Myocardial effects of repeated electrical defibrillations in the isolated fibrillating rat heart.

Abstract

Although substantial myocardial cell injury has been reported after high-energy electrical defibrillation, only minimal injury with transient functional defects seems to develop at energy levels not exceeding those required to reverse ventricular fibrillation. Because multiple electrical shocks are often delivered in clinical settings during attempts to reverse ventricular fibrillation, we investigated the effects of repetitive shocks on postresuscitation myocardial dysfunction by using an isolated rat heart model of ventricular fibrillation. Prospective and randomized. Cardiopulmonary resuscitation research laboratory. Twenty-seven Sprague-Dawley rats. Hearts were harvested and perfused at a constant flow of 10 mL/min by using a modified Krebs-Henseleit solution equilibrated with 95% oxygen and 5% CO2. Ventricular fibrillation (VF) was induced by a 0.05-mA current delivered to the right ventricular endocardium and the perfusate flow was stopped.

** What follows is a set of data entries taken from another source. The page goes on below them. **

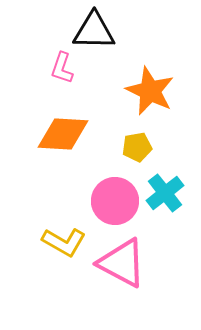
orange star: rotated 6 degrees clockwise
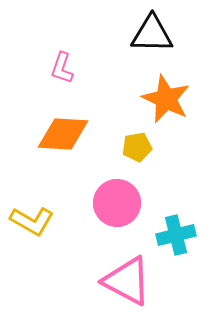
black triangle: moved 58 px right, 3 px down
orange star: moved 16 px right, 8 px down
cyan cross: moved 11 px right, 42 px down; rotated 24 degrees clockwise
pink circle: moved 2 px right, 2 px down
yellow L-shape: moved 32 px left, 21 px up
pink triangle: moved 5 px right, 18 px down
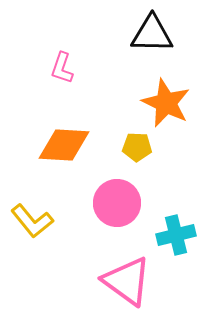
orange star: moved 4 px down
orange diamond: moved 1 px right, 11 px down
yellow pentagon: rotated 12 degrees clockwise
yellow L-shape: rotated 21 degrees clockwise
pink triangle: rotated 8 degrees clockwise
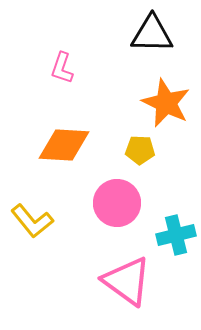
yellow pentagon: moved 3 px right, 3 px down
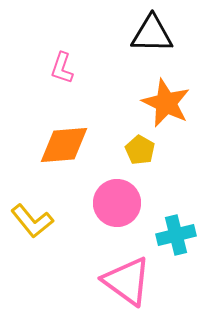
orange diamond: rotated 8 degrees counterclockwise
yellow pentagon: rotated 28 degrees clockwise
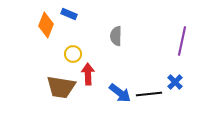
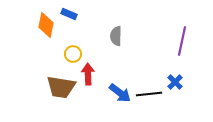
orange diamond: rotated 10 degrees counterclockwise
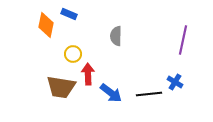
purple line: moved 1 px right, 1 px up
blue cross: rotated 14 degrees counterclockwise
blue arrow: moved 9 px left
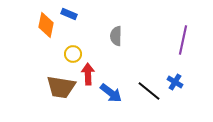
black line: moved 3 px up; rotated 45 degrees clockwise
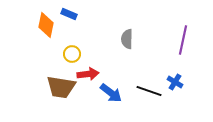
gray semicircle: moved 11 px right, 3 px down
yellow circle: moved 1 px left
red arrow: rotated 85 degrees clockwise
black line: rotated 20 degrees counterclockwise
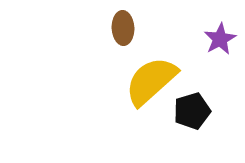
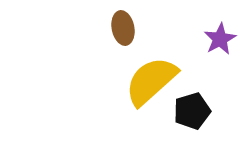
brown ellipse: rotated 8 degrees counterclockwise
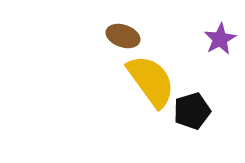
brown ellipse: moved 8 px down; rotated 60 degrees counterclockwise
yellow semicircle: rotated 96 degrees clockwise
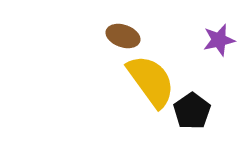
purple star: moved 1 px left, 1 px down; rotated 16 degrees clockwise
black pentagon: rotated 18 degrees counterclockwise
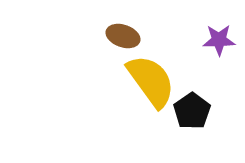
purple star: rotated 12 degrees clockwise
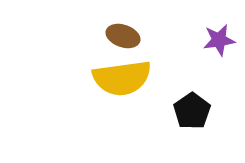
purple star: rotated 8 degrees counterclockwise
yellow semicircle: moved 29 px left, 3 px up; rotated 118 degrees clockwise
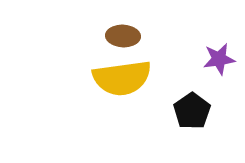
brown ellipse: rotated 16 degrees counterclockwise
purple star: moved 19 px down
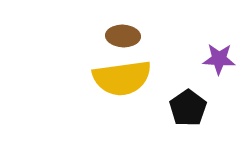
purple star: rotated 12 degrees clockwise
black pentagon: moved 4 px left, 3 px up
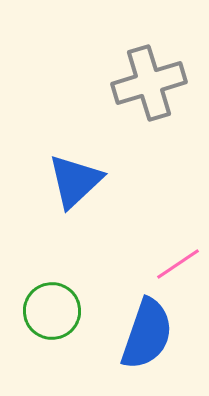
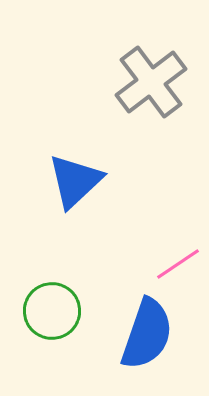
gray cross: moved 2 px right, 1 px up; rotated 20 degrees counterclockwise
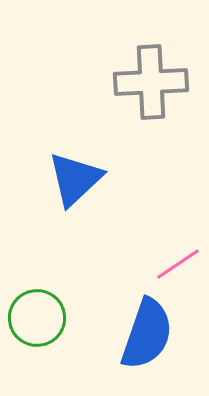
gray cross: rotated 34 degrees clockwise
blue triangle: moved 2 px up
green circle: moved 15 px left, 7 px down
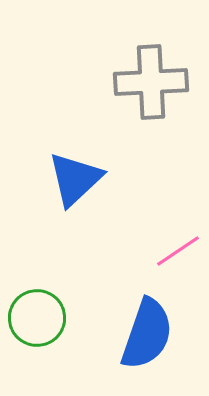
pink line: moved 13 px up
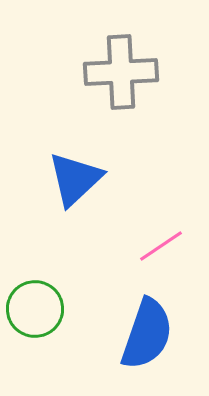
gray cross: moved 30 px left, 10 px up
pink line: moved 17 px left, 5 px up
green circle: moved 2 px left, 9 px up
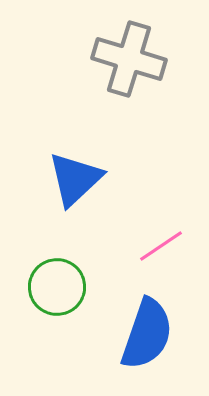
gray cross: moved 8 px right, 13 px up; rotated 20 degrees clockwise
green circle: moved 22 px right, 22 px up
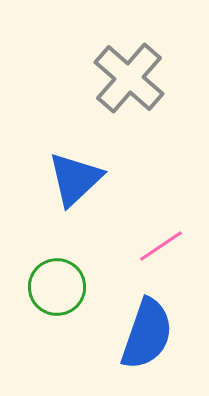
gray cross: moved 19 px down; rotated 24 degrees clockwise
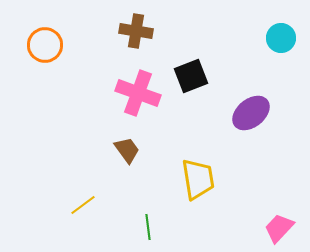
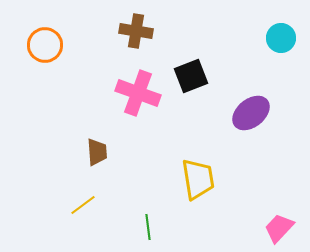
brown trapezoid: moved 30 px left, 2 px down; rotated 32 degrees clockwise
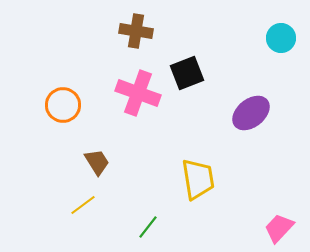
orange circle: moved 18 px right, 60 px down
black square: moved 4 px left, 3 px up
brown trapezoid: moved 10 px down; rotated 28 degrees counterclockwise
green line: rotated 45 degrees clockwise
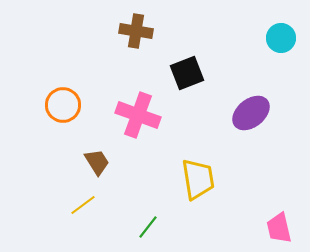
pink cross: moved 22 px down
pink trapezoid: rotated 56 degrees counterclockwise
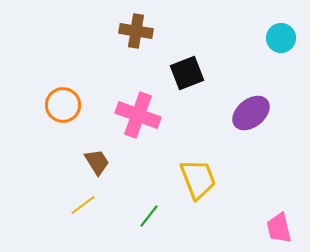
yellow trapezoid: rotated 12 degrees counterclockwise
green line: moved 1 px right, 11 px up
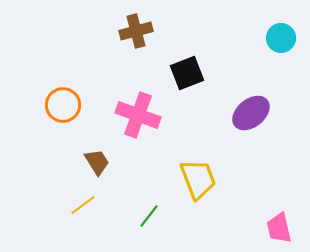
brown cross: rotated 24 degrees counterclockwise
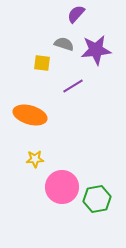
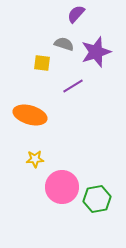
purple star: moved 2 px down; rotated 12 degrees counterclockwise
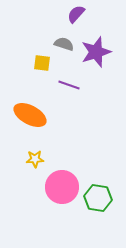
purple line: moved 4 px left, 1 px up; rotated 50 degrees clockwise
orange ellipse: rotated 12 degrees clockwise
green hexagon: moved 1 px right, 1 px up; rotated 20 degrees clockwise
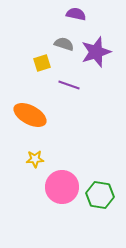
purple semicircle: rotated 60 degrees clockwise
yellow square: rotated 24 degrees counterclockwise
green hexagon: moved 2 px right, 3 px up
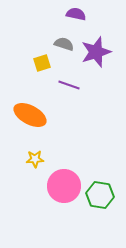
pink circle: moved 2 px right, 1 px up
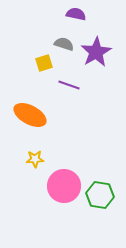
purple star: rotated 12 degrees counterclockwise
yellow square: moved 2 px right
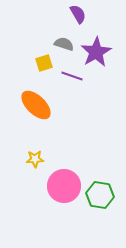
purple semicircle: moved 2 px right; rotated 48 degrees clockwise
purple line: moved 3 px right, 9 px up
orange ellipse: moved 6 px right, 10 px up; rotated 16 degrees clockwise
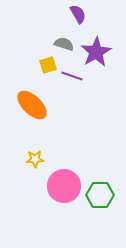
yellow square: moved 4 px right, 2 px down
orange ellipse: moved 4 px left
green hexagon: rotated 8 degrees counterclockwise
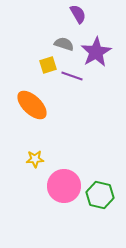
green hexagon: rotated 12 degrees clockwise
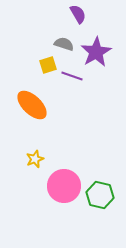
yellow star: rotated 18 degrees counterclockwise
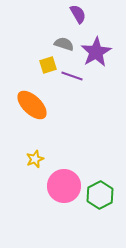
green hexagon: rotated 20 degrees clockwise
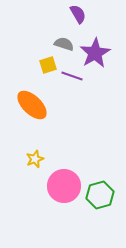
purple star: moved 1 px left, 1 px down
green hexagon: rotated 12 degrees clockwise
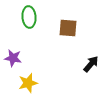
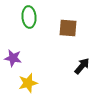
black arrow: moved 9 px left, 2 px down
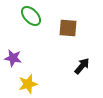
green ellipse: moved 2 px right, 1 px up; rotated 40 degrees counterclockwise
yellow star: moved 1 px down
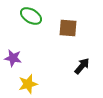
green ellipse: rotated 15 degrees counterclockwise
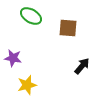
yellow star: moved 1 px left, 1 px down
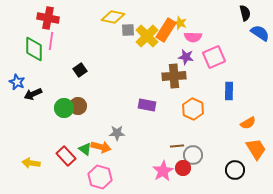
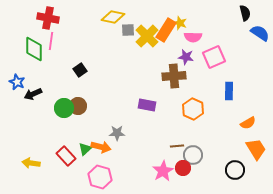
green triangle: rotated 40 degrees clockwise
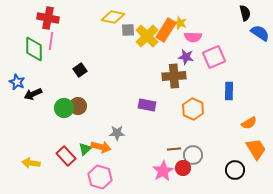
orange semicircle: moved 1 px right
brown line: moved 3 px left, 3 px down
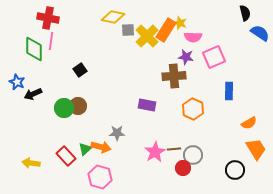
pink star: moved 8 px left, 19 px up
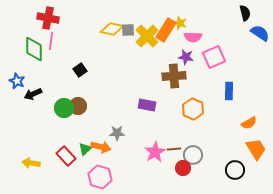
yellow diamond: moved 1 px left, 12 px down
blue star: moved 1 px up
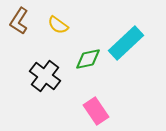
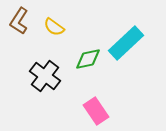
yellow semicircle: moved 4 px left, 2 px down
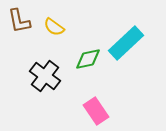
brown L-shape: rotated 44 degrees counterclockwise
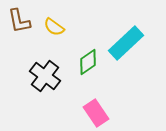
green diamond: moved 3 px down; rotated 24 degrees counterclockwise
pink rectangle: moved 2 px down
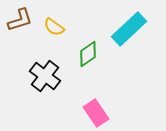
brown L-shape: moved 1 px right, 1 px up; rotated 96 degrees counterclockwise
cyan rectangle: moved 3 px right, 14 px up
green diamond: moved 8 px up
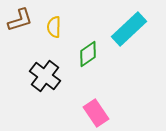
yellow semicircle: rotated 55 degrees clockwise
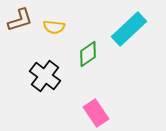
yellow semicircle: rotated 85 degrees counterclockwise
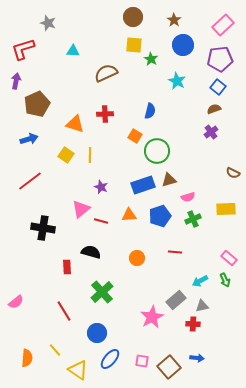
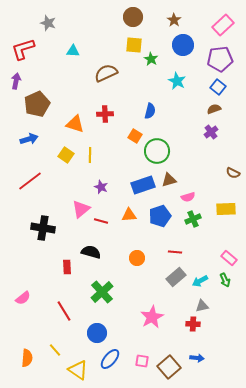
gray rectangle at (176, 300): moved 23 px up
pink semicircle at (16, 302): moved 7 px right, 4 px up
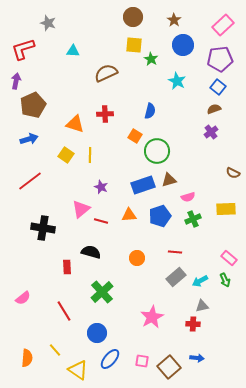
brown pentagon at (37, 104): moved 4 px left, 1 px down
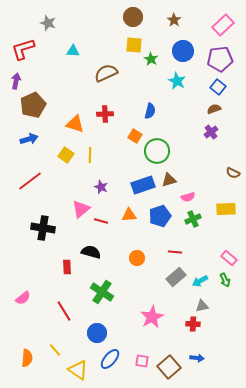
blue circle at (183, 45): moved 6 px down
green cross at (102, 292): rotated 15 degrees counterclockwise
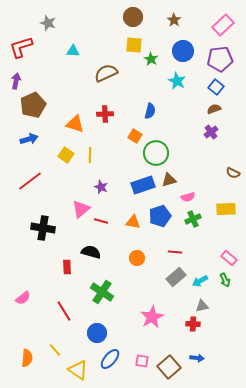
red L-shape at (23, 49): moved 2 px left, 2 px up
blue square at (218, 87): moved 2 px left
green circle at (157, 151): moved 1 px left, 2 px down
orange triangle at (129, 215): moved 4 px right, 7 px down; rotated 14 degrees clockwise
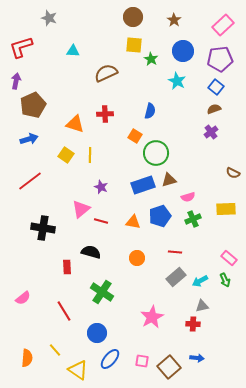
gray star at (48, 23): moved 1 px right, 5 px up
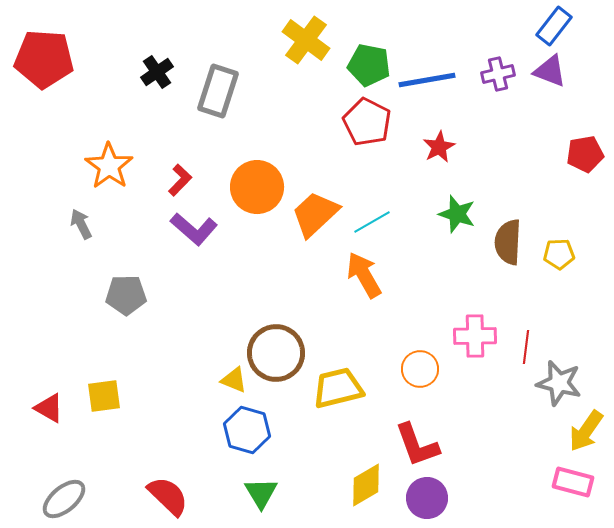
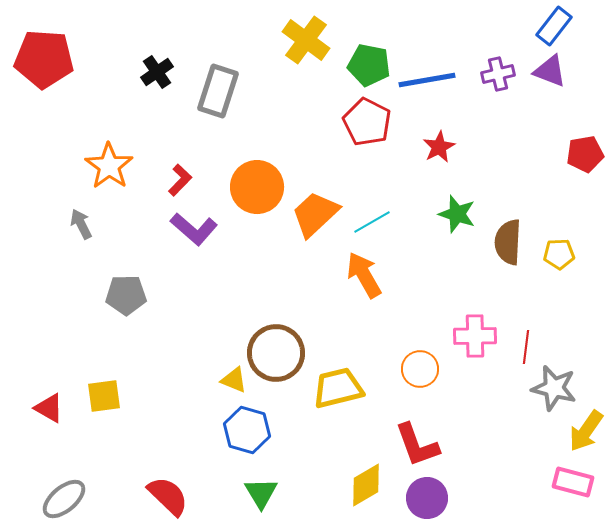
gray star at (559, 383): moved 5 px left, 5 px down
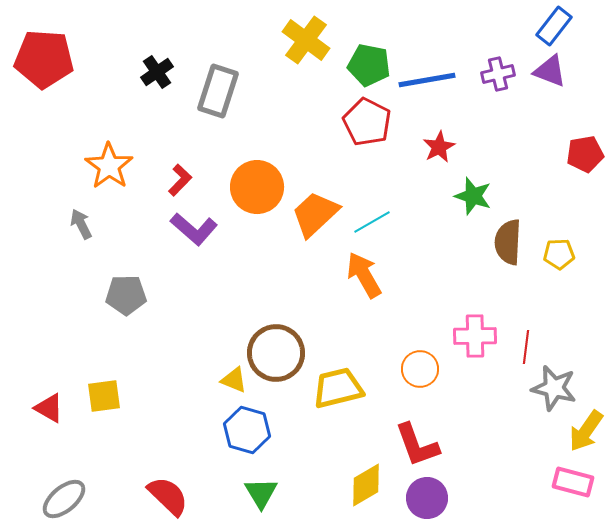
green star at (457, 214): moved 16 px right, 18 px up
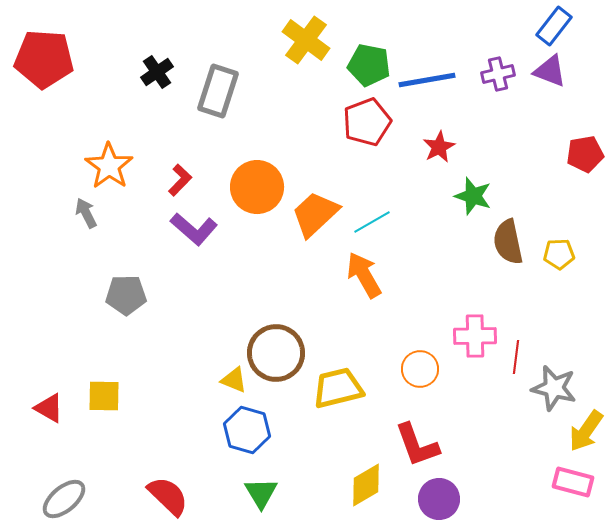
red pentagon at (367, 122): rotated 24 degrees clockwise
gray arrow at (81, 224): moved 5 px right, 11 px up
brown semicircle at (508, 242): rotated 15 degrees counterclockwise
red line at (526, 347): moved 10 px left, 10 px down
yellow square at (104, 396): rotated 9 degrees clockwise
purple circle at (427, 498): moved 12 px right, 1 px down
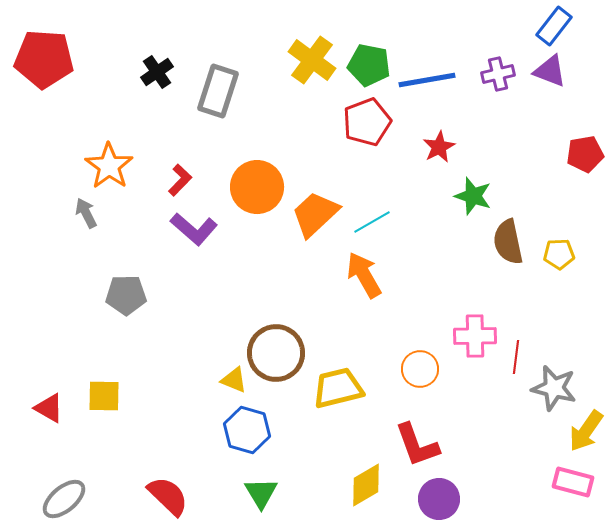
yellow cross at (306, 40): moved 6 px right, 20 px down
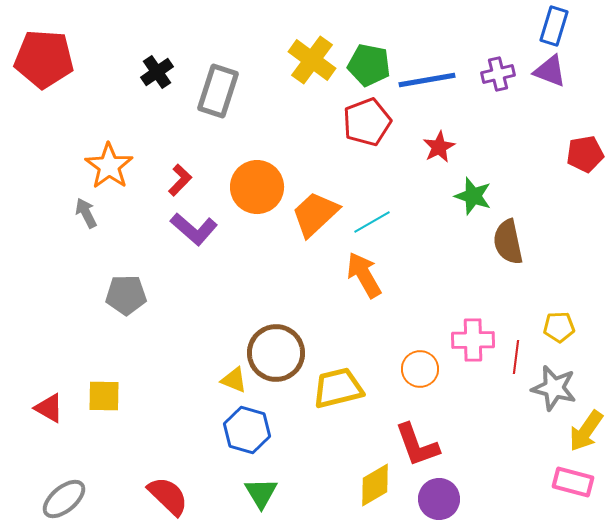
blue rectangle at (554, 26): rotated 21 degrees counterclockwise
yellow pentagon at (559, 254): moved 73 px down
pink cross at (475, 336): moved 2 px left, 4 px down
yellow diamond at (366, 485): moved 9 px right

After 10 mins, the perfusate flow was resumed at 20% of baseline flow and maintained for 15 additional minutes before returning to baseline flow after 25 mins of VF (VF25 mins). Twenty-seven hearts were randomized to receive from VF22 mins to VF25 mins either 0 epicardial shocks, 6 epicardial shocks, or 12 epicardial shocks. Isovolumic indices of left ventricular function were obtained by using a latex balloon advanced through the mitral valve into the ventricular cavity. After defibrillation, indices of contractile function rapidly returned to baseline without differences among groups. The isovolumic end-diastolic pressure, however, remained elevated throughout the postresuscitation interval. A left shift of the diastolic pressure-volume curves without changes in their slope was observed at 10 mins after resuscitation with partial return to baseline by 30 mins postresuscitation. The shifts were significantly greater in hearts that received 12 shocks. These findings indicate that repetitive low-energy electrical shocks do not accentuate postischemic systolic dysfunction in the isolated fibrillating rat heart but adversely affect postischemic diastolic dysfunction by reducing the unstressed left ventricular end-diastolic volume.